Former Epstein Contractor Goes Public with Claims of Unsupervised Underage Girls on Island
Every accused individual in the American court system — save, of course, enemy combatants — deserves their day in court.
You get the feeling that for disgraced financier (or something) Jeffrey Epstein, that’s just going to make things worse.
It’s not as if we haven’t gotten enough glimpses into the debauched lifestyle that Epstein allegedly led, and we’re not just talking the allegations levied against him. Apparently, pretty much every piece of evidence collected about the man indicates he was an incorrigible rogue who didn’t so much need to be kept away from women and young girls as to be quarantined from the rest of the human race.
The latest allegations come from an IT contractor who Epstein hired for his private island down in the Caribbean, off the coast of the U.S. Virgin Islands. Little St. James — or Little St. Jeff’s, as Epstein reportedly wanted to call it — was a strange place nicknamed “Pedophile Island” and “our dark corner” by locals.
All right, you may say, but these people knew about Epstein’s extensive history. Surely Little St. James wasn’t as dissolute as it was claimed?
Well, we have no idea what went on there in terms of alleged illegal activity. However, the contractor says the island was already creepy enough on its own that it raised serious questions about Epstein — and ultimate caused him to quit.
According to ABC News, the contractor ended his relationship with Epstein over what was described as “gaggles of apparently unsupervised young women on the embattled financier’s private island.”
ABC reported that Steve Scully also said “his reluctance to continue working there was underscored by what he said was an extensive collection of photos of topless women displayed throughout the island’s compounds.”
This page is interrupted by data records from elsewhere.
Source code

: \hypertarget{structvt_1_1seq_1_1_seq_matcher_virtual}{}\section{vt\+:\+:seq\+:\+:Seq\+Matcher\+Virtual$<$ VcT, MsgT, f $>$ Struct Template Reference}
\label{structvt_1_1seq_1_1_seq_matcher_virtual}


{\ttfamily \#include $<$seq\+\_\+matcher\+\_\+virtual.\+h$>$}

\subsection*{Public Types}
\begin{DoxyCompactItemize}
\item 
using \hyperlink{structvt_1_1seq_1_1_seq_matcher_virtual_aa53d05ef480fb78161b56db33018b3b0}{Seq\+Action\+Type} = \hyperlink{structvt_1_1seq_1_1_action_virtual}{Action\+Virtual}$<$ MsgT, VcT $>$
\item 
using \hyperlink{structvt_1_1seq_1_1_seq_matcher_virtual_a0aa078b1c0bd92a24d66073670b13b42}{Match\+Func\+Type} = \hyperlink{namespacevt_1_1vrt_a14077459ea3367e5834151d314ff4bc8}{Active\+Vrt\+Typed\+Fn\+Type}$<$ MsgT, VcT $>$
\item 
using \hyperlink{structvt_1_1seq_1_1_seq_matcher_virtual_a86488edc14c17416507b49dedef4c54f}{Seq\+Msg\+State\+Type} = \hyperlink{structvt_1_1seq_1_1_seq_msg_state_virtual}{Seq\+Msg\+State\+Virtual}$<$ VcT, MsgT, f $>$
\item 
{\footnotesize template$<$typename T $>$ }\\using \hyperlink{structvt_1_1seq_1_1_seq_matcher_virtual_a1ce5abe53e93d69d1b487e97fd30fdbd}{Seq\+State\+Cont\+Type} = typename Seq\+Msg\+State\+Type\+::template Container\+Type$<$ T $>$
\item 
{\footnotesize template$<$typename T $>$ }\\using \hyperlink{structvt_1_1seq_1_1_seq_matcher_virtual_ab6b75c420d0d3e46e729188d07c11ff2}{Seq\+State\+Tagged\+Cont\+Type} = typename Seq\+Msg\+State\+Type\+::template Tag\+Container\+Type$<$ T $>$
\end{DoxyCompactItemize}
“There were photos of topless women everywhere,” Scully, who began working for Epstein in 1999 and left six years later, said. “On his desk, in his office, in his bedroom.”
Scully, 69, visited Little St. James more than 100 times as part of his role in setting up a communications network on the island.
“Epstein wanted phone or internet access nearly everywhere on the 72-acre island, Scully said, including in a secluded cove that the financier referred to as ‘the grotto,'” ABC News reported.
“Given his work in high-volume financial trading, Scully said, Epstein ‘never wanted a call to drop’ because of weak digital coverage on the island.”
The significance of this could be debated, but there’s no evidence of untoward intent here. Elsewhere on the island, Scully said, there were red flags flying high.
“The truth is, I was there for 6 years,” he said. “I really started seeing things weren’t normal in the first year. And I started … I wear shame and guilt. Because you know what? When you allow money to dictate your moral consciousness, you’ve lost all idea of moral consciousness. It’s not about the money. It can’t be.”
What was he seeing? Among other things, ABC reported, “revolving groups of young girls that appeared to him to be minors who were guests on the island.”
“They couldn’t have been more than 15 or 16 years old,” he said.
There were other signs, too.
Per ABC: “A colorful building that some news reports have called the ‘temple’ was actually a gym when Epstein worked out when he was on the island, Scully said, noting in an interview with ABC News that the gym had a memorable feature — a massive framed photo of a topless woman.”
When it comes to Epstein’s residences, this is hardly unusual. When he was arrested, police found “an extraordinary volume of photographs of nude and partially-nude young women or girls.” At least one of the subjects was allegedly underage.
This wasn’t limited to stashes of pornography, either, if one of his accusers is being accurate.
In her lawsuit, Jennifer Araoz remembers being taken on a tour of Epstein’s $66 million Upper East Side townhouse when she was only 14,” according to the New York Post.
“Ms. Araoz remembers after the first sexual encounter with Epstein, he showed her a room on the same floor as the massage room that he said was designed to look like his favorite room at the White House, which he called the ‘Blue Room,’” the now-32-year-old accuser says in the filing.
“He then showed her some more artwork, his master bedroom with a large jacuzzi and prosthetic breasts on the wall in a bathroom that he could look at or play with while in the bathtub,” Araoz’s filing earlier this month read.
She says she noticed “a lot of paintings of nude women on the walls,” the filing reads.
“[Epstein] even commented on one painting of a nude woman with small breasts and brunette hair. … That painting was right behind the massage table, and he said how much the woman in the picture looked like Ms. Araoz, then 14-years-old.”
“He said he liked ‘girls with small breasts’ because they were ‘natural and real.’”
A lot of people I know — and some that I don’t, including Christine Pelosi — believe that the Epstein indictment could expose a whole litany of other people he was in league with.
I personally doubt that. However, two things that I think will happen should be very interesting.
First, we’ll finally discover how Epstein managed to make his staggering wealth, which I somehow doubt came solely through the avenues of finance.
Second, we’re going to learn just how open Epstein was with his alleged perversions. These are just anecdotal stories, but they’re stories that seem to add up — and this was true before and after his arrest over 10 years ago.
There’s a lot of explaining to do here, assuming there’s truth to these stories.